The greatest failure to understand the purpose of a national library lies in the grotesque, indeed barbarian, assumption that the number of times a book is used is related to the desirability of its acquisition or retention. The consultation document reports that “modern English-language materials are the most frequently used in reading rooms” and concludes that the purchase of foreign-language materials, which “are generally used to a far lesser extent” (a statement that conceals the fact that in recent years their use has probably increased), should be cut back drastically.

The cuts will not be restricted to their immediate object, because the value of all other existing holdings and new purchases in the same discipline will be automatically diminished.

The British Library will damage a national asset if it ignores international works, argues David Wells.

There will no longer be any justification for holding priceless early printed books and manuscripts if these can no longer be studied in situ with the aid of the relevant modern scholarly literature that is often not in English.

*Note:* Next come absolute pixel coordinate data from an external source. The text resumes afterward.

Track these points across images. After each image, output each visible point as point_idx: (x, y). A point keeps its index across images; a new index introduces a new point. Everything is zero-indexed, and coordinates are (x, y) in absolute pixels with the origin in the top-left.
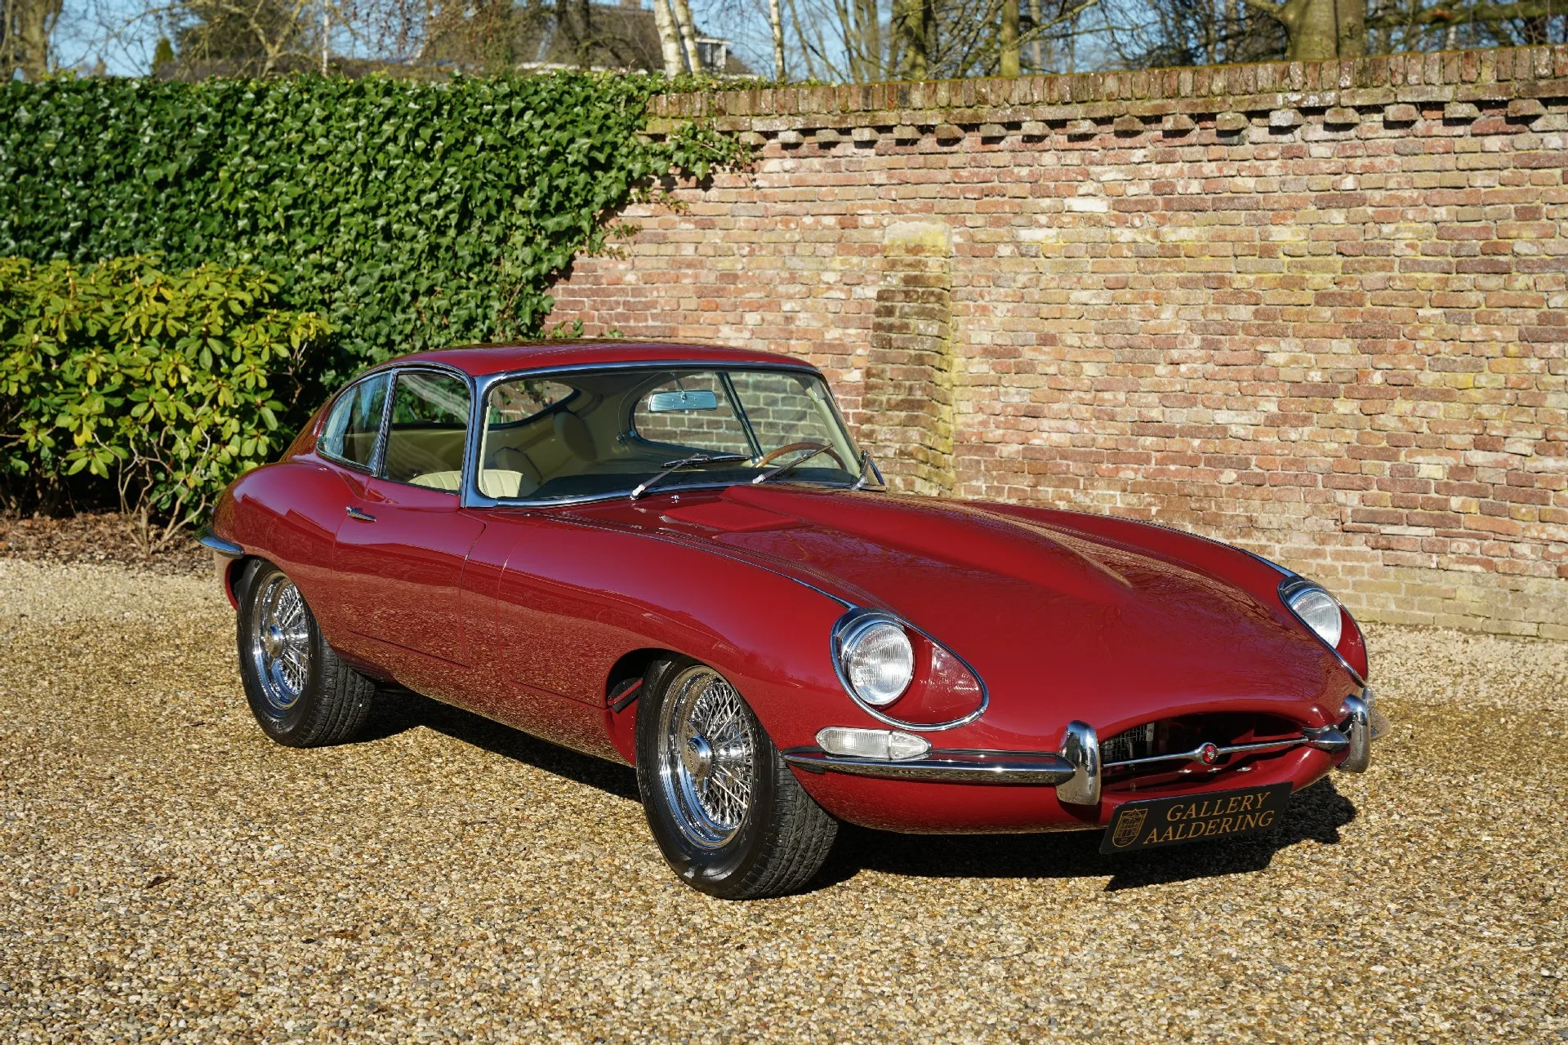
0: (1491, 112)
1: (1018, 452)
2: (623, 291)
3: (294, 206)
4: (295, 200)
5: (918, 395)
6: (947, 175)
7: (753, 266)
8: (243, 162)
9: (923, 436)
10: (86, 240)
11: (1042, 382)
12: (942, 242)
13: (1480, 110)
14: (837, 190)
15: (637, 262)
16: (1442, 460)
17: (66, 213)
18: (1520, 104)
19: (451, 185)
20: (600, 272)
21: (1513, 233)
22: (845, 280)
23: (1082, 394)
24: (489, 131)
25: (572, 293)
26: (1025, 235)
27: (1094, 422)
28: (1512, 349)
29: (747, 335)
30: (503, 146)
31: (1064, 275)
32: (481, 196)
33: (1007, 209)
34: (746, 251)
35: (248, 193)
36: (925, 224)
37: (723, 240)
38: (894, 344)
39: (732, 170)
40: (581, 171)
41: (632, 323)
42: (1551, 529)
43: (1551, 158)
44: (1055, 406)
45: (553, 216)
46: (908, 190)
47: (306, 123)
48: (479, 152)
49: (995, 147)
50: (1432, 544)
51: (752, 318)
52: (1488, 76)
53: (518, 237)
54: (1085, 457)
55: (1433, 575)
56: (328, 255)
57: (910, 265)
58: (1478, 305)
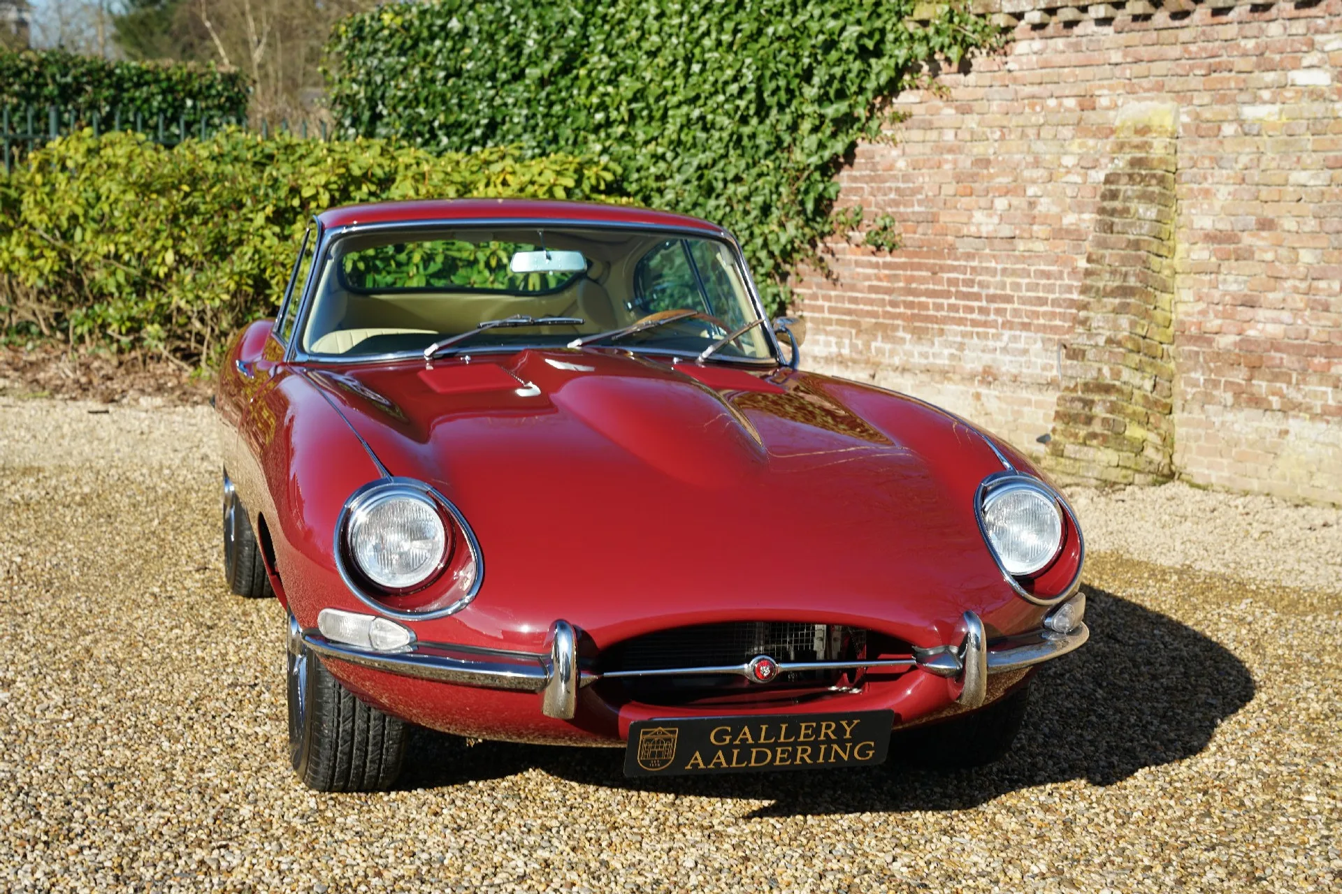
1: (1235, 344)
2: (895, 178)
3: (634, 99)
4: (635, 94)
5: (1132, 282)
6: (1176, 51)
7: (1003, 150)
8: (600, 60)
9: (1133, 324)
10: (494, 136)
11: (1259, 269)
12: (1168, 122)
14: (1078, 71)
15: (907, 150)
17: (477, 112)
19: (749, 76)
20: (877, 159)
22: (1083, 163)
23: (1297, 283)
24: (781, 22)
25: (855, 179)
26: (1249, 112)
27: (1308, 313)
29: (996, 220)
30: (793, 36)
31: (1284, 155)
32: (772, 85)
33: (1233, 85)
34: (998, 134)
35: (601, 89)
36: (1155, 103)
37: (979, 124)
38: (1115, 229)
39: (988, 54)
40: (855, 59)
41: (902, 209)
44: (1271, 296)
45: (832, 103)
46: (1141, 68)
47: (644, 21)
48: (771, 43)
49: (1223, 19)
51: (1000, 204)
53: (806, 126)
54: (1297, 350)
56: (662, 145)
57: (1137, 147)
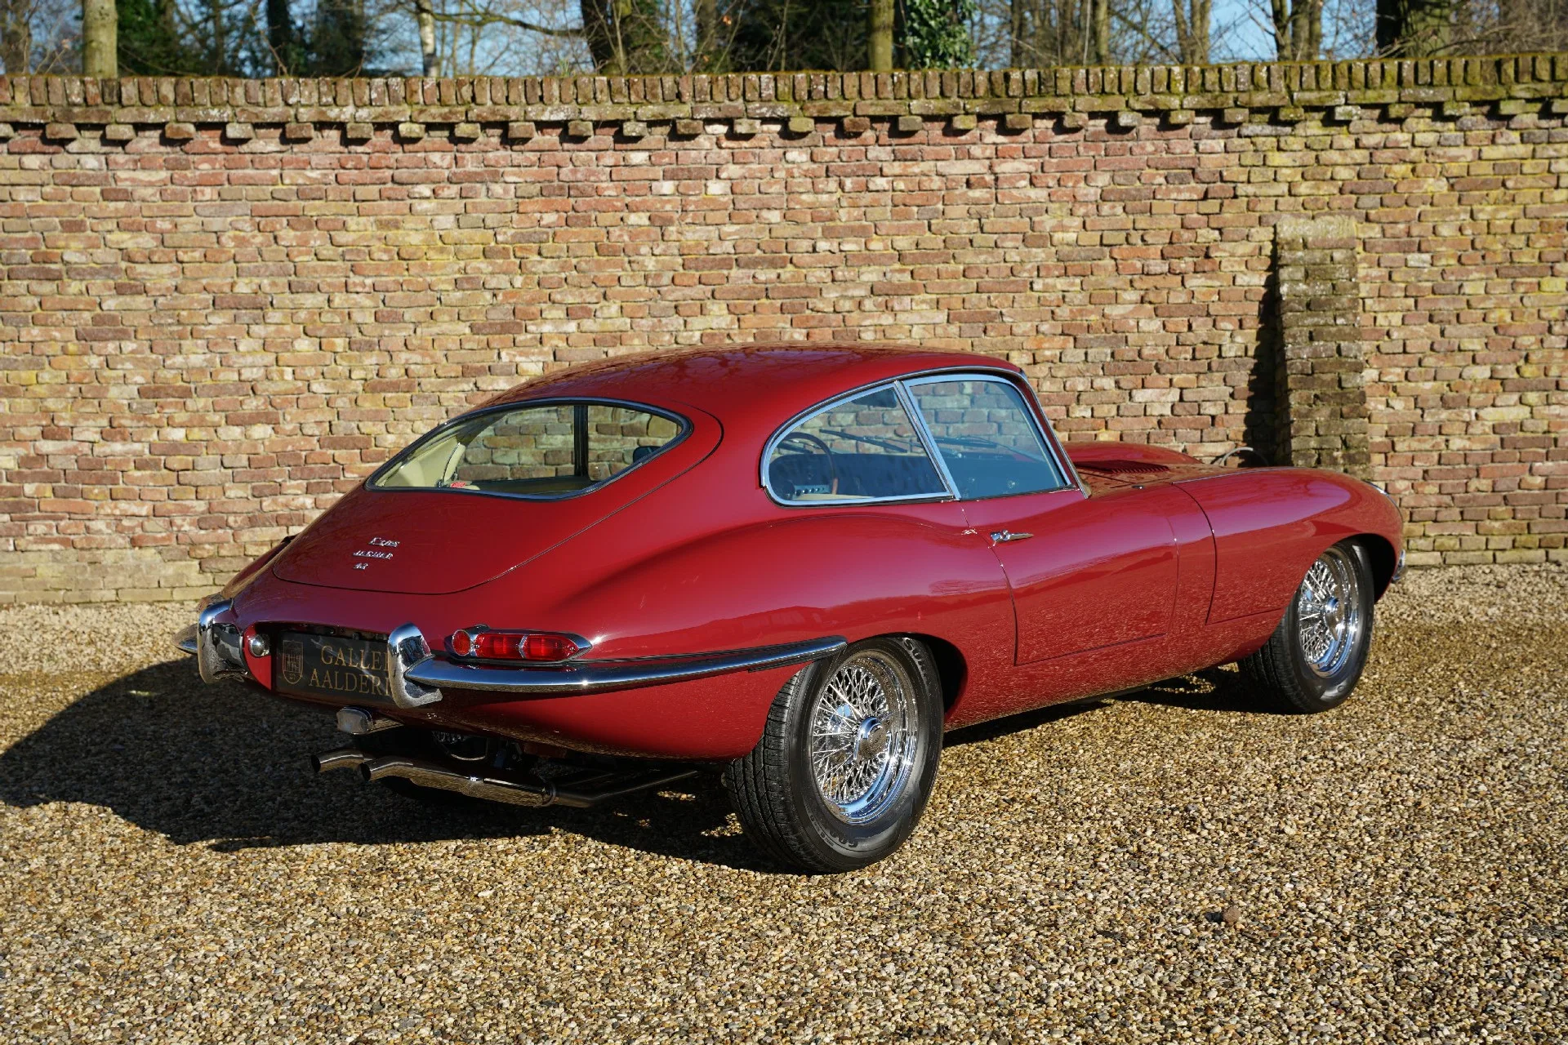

The management seeks to place the decision in a narrowly linguistic context, saying the library has a statutory obligation to preserve UK publications. But this conveniently ignores the large quantity of material in English published in the rest of the world that has to be purchased in any case.

It is a crudely chauvinistic view of language purchase far removed from the attitudes of the Victorian and Georgian managers, who reflected the imperialist times in their division of literature into “classical literature”, “English literature” and “other literature”, but at the same time were wise enough to know that it was universal acquisition that mattered in terms of posterity.

Under the steerage of the Department for Culture, Media and Sport, the present managers aim to place the library’s collections “on everyone’s virtual bookshelf - at work, at school, at college, at home”.

Plainly the influence of the contemporary fashions of university management is at work here - an obsession by bureaucrats, themselves uneducated in any real sense of the word, with measuring the unquantifiable benefits of education with image and process rather than substance. The mentality of the intellectual theme-park that, Dome-like, offers an equal welcome to football oaf and scholar, has nothing whatever to do with the function of the world’s greatest national library.

Books will continue to be a major means of transmitting knowledge for the foreseeable future. But the library acknowledges that the long-term view of how people use libraries is unclear. It might, therefore, consider continuing to spend its restricted resources on what it has done supremely well for almost 250 years, the acquisition of all worth-while literature in all serious fields regardless of language or provenance. Only then will it ensure that future library users do not have cause to curse a generation that betrayed its heritage and debased a world-class cultural institution to the lowest common denominator of populist mediocrity.

David Wells is a professor in the school of languages, literature and culture at Birkbeck College, University of London.